Uploading CSV for Impala

LonelySoul picture LonelySoul · Aug 23, 2013 · Viewed 12.7k times · Source

I am trying to upload the csv file on HDFS for Impala and failing many time. Not sure what is wrong here as I have followed the guide. And the csv is also on HDFS.

 CREATE EXTERNAL TABLE gc_imp 
                 (
                  asd INT,
                  full_name STRING,
                  sd_fd_date STRING,
                  ret INT,
                  ftyu INT,
                  qwerINT
                  ) 
ROW FORMAT DELIMITED FIELDS TERMINATED BY','
LOCATION '/user/hadoop/Gc_4';

Error which I am getting.
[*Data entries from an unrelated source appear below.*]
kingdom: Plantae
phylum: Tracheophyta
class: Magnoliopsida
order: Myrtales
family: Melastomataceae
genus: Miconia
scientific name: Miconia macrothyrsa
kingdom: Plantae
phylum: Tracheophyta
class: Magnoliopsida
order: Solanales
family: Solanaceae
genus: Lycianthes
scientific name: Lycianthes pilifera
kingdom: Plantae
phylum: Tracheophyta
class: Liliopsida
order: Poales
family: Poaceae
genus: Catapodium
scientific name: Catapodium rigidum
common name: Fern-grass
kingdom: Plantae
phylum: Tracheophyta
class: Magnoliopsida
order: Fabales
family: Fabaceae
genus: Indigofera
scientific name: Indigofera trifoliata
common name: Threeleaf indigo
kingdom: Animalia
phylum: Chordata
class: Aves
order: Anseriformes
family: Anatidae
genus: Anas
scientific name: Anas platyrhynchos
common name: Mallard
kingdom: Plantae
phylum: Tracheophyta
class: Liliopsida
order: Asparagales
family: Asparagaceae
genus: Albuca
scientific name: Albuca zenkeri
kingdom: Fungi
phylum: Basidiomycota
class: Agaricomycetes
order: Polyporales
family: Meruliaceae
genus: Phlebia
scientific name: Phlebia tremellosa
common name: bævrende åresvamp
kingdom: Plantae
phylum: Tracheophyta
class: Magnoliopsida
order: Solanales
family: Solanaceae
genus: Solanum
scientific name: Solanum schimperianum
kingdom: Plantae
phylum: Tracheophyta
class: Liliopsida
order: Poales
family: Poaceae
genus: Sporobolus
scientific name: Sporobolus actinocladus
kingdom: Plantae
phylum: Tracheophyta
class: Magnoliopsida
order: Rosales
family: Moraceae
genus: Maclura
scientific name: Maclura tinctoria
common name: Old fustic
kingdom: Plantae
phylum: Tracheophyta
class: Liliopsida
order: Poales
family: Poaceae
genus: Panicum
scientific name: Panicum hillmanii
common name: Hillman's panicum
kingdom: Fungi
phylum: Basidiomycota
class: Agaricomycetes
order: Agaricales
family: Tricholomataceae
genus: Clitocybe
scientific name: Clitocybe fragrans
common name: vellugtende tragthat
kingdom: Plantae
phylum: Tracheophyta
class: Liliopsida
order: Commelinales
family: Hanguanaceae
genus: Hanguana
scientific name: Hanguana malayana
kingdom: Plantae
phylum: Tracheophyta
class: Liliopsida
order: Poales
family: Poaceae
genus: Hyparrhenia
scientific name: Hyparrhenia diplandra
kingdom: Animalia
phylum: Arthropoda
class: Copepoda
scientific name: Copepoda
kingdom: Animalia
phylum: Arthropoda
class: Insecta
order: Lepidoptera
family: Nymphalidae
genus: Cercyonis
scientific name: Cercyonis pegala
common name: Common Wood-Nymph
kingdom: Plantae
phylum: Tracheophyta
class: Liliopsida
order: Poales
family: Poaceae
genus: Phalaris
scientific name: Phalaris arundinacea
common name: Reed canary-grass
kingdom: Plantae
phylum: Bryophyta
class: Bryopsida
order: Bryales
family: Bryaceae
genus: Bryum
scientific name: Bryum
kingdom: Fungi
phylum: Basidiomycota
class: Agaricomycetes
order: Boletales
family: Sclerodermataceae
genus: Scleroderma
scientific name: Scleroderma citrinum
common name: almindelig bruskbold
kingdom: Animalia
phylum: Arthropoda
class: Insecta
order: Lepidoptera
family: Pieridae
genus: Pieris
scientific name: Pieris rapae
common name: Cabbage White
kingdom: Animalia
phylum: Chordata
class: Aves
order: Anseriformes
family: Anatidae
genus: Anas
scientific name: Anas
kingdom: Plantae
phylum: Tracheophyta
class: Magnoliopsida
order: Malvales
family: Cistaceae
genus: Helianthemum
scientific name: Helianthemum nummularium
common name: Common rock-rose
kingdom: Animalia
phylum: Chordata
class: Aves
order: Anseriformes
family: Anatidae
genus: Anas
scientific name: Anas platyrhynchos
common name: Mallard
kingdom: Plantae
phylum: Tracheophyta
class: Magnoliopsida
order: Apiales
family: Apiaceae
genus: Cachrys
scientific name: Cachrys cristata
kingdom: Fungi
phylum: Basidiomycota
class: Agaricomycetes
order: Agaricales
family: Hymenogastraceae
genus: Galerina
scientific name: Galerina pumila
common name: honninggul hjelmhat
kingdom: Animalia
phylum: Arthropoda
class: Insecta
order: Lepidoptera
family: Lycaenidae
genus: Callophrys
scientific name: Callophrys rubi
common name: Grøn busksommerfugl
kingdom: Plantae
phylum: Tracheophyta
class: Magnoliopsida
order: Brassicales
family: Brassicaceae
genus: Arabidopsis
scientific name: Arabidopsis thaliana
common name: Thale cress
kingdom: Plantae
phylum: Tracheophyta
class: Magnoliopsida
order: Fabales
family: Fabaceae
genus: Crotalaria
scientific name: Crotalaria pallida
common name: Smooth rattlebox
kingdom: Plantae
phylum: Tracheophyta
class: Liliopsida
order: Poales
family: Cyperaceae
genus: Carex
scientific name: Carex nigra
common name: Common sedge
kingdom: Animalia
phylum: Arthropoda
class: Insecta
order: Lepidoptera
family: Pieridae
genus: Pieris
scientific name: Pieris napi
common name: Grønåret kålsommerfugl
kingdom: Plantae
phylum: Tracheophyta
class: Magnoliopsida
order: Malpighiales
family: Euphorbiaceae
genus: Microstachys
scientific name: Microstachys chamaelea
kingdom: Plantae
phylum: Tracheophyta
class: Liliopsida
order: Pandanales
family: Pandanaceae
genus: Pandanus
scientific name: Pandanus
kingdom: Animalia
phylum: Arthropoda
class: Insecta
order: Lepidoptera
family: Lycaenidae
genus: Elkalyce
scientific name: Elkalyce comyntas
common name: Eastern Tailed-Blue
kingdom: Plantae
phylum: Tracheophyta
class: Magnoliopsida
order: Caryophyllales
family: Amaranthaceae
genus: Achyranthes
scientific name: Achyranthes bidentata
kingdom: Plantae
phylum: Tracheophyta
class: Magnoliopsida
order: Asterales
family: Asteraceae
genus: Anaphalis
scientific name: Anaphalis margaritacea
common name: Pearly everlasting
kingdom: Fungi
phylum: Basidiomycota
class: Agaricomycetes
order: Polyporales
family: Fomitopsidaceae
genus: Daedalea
And I am using Hue for it.

> TExecuteStatementResp(status=TStatus(errorCode=None,
> errorMessage='MetaException: hdfs://nameservice1/user/hadoop/Gc_4 is
> not a directory or unable to create one', sqlState='HY000',
> infoMessages=None, statusCode=3), operationHandle=None)

Any lead.

Answer

zsxwing picture zsxwing · Aug 23, 2013

/user/hadoop/Gc_4 must be a directory. So you need to create a directory, for example, /user/hadoop/Gc_4. Then you upload your Gc_4 to it. So the file path is /user/hadoop/Gc_4/Gc_4. After that, you can use LOCATION to specify the directory path /user/hadoop/Gc_4.

LOCATION must be a directory. This requirement is same in Hive and Impala.